--- DATA SUPPLIED Enclosed Below ---
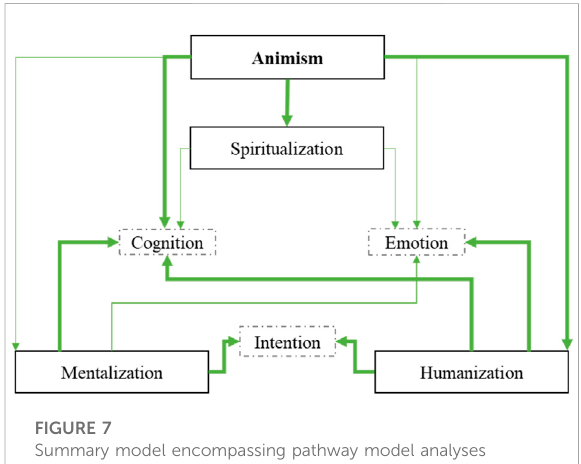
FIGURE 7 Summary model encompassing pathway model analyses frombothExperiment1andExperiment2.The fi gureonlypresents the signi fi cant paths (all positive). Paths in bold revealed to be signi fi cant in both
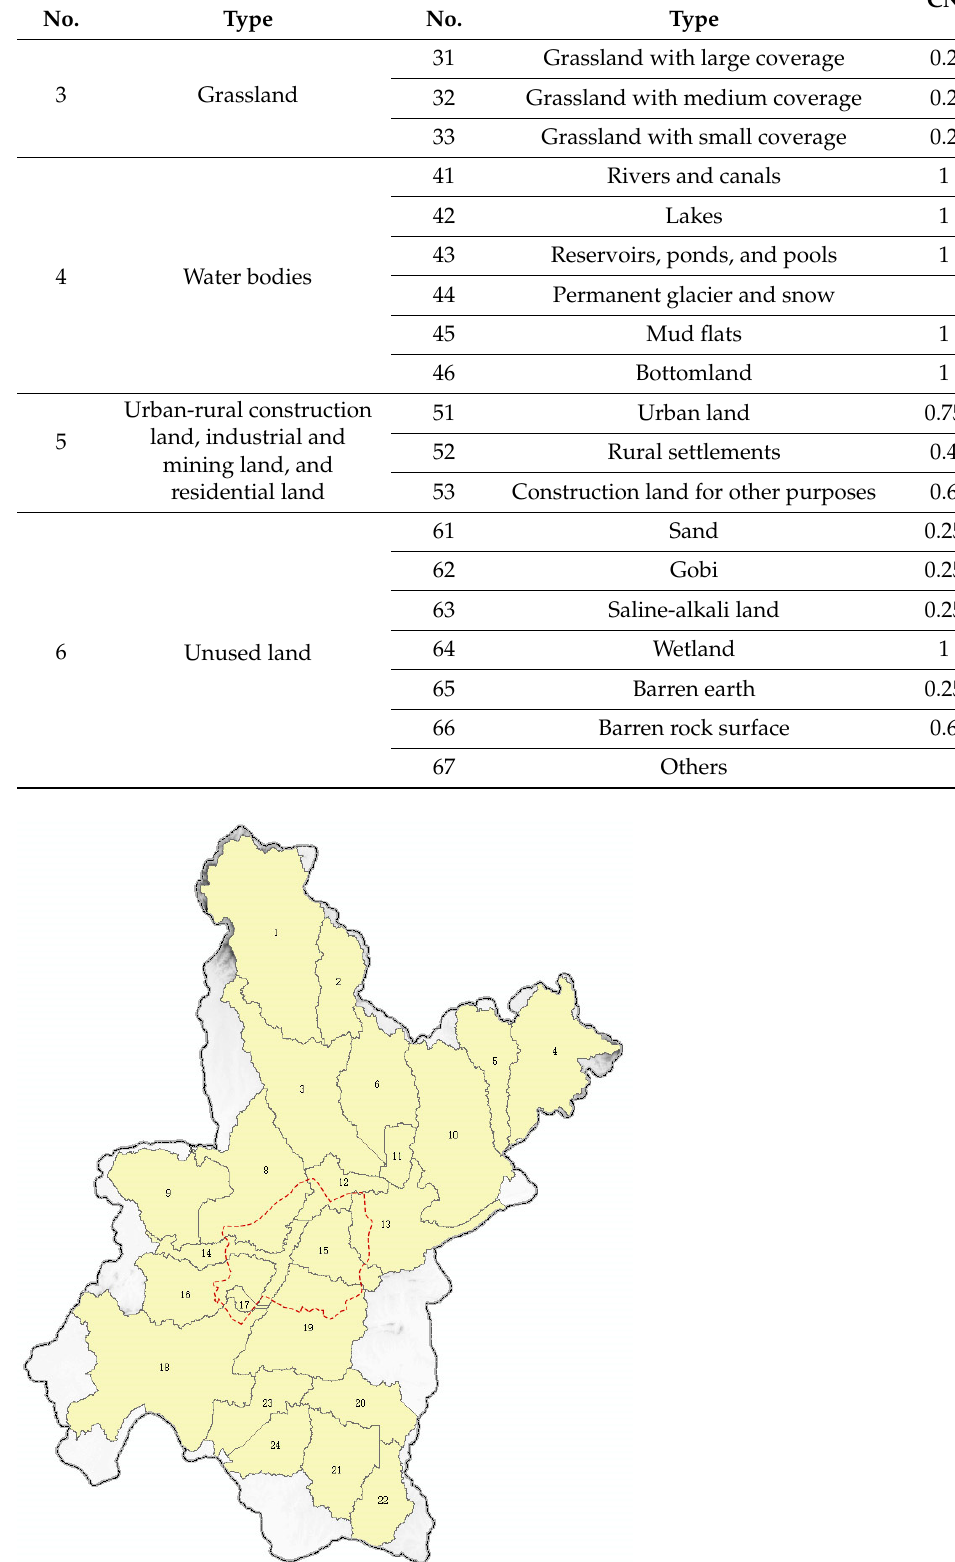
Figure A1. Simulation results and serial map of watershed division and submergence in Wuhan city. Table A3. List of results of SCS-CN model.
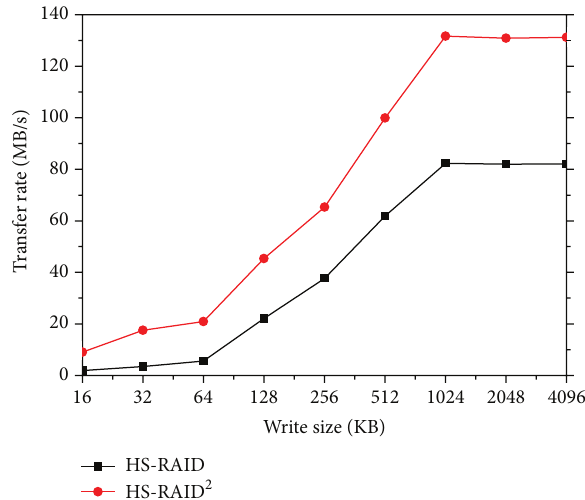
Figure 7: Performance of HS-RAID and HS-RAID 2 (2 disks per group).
--- End of Enclosed DATA SUPPLIED ---
--- DATA SUPPLIED Enclosed Below ---
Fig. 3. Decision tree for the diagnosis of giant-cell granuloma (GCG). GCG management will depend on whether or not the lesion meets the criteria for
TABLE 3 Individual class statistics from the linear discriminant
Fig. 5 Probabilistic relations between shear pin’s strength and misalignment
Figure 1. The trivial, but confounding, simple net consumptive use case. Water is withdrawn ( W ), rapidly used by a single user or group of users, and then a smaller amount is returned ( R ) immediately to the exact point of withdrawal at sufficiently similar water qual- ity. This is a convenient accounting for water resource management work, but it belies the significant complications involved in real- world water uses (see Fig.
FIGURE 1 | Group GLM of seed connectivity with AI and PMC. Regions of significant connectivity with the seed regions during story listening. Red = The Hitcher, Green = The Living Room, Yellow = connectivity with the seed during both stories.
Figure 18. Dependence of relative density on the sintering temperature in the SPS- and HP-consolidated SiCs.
--- End of Enclosed DATA SUPPLIED ---
--- DATA SUPPLIED Enclosed Below ---
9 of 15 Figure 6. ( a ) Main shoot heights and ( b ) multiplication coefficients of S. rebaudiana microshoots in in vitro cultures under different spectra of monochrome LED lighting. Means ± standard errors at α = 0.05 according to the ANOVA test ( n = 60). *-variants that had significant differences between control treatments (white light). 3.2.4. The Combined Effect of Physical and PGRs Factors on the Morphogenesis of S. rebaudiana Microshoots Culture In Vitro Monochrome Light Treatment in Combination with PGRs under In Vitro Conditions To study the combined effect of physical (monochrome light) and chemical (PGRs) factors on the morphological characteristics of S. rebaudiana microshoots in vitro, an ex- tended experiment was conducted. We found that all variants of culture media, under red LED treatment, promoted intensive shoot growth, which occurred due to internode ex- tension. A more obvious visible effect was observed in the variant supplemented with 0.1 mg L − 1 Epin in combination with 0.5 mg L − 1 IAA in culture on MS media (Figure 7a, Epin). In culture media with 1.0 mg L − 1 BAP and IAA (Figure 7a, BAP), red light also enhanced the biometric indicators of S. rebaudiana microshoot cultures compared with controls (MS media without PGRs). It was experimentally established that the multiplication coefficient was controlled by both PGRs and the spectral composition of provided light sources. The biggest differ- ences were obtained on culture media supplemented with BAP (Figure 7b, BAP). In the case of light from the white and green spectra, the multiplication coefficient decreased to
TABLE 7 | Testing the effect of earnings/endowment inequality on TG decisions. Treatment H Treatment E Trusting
--- End of Enclosed DATA SUPPLIED ---
WHAT TO PRODUCE: Where a line of the listing holds "management", show that line.

RESPONSE FOR THIS EXERCISE:
Fig. 3. Decision tree for the diagnosis of giant-cell granuloma (GCG). GCG management will depend on whether or not the lesion meets the criteria for
Figure 1. The trivial, but confounding, simple net consumptive use case. Water is withdrawn ( W ), rapidly used by a single user or group of users, and then a smaller amount is returned ( R ) immediately to the exact point of withdrawal at sufficiently similar water qual- ity. This is a convenient accounting for water resource management work, but it belies the significant complications involved in real- world water uses (see Fig.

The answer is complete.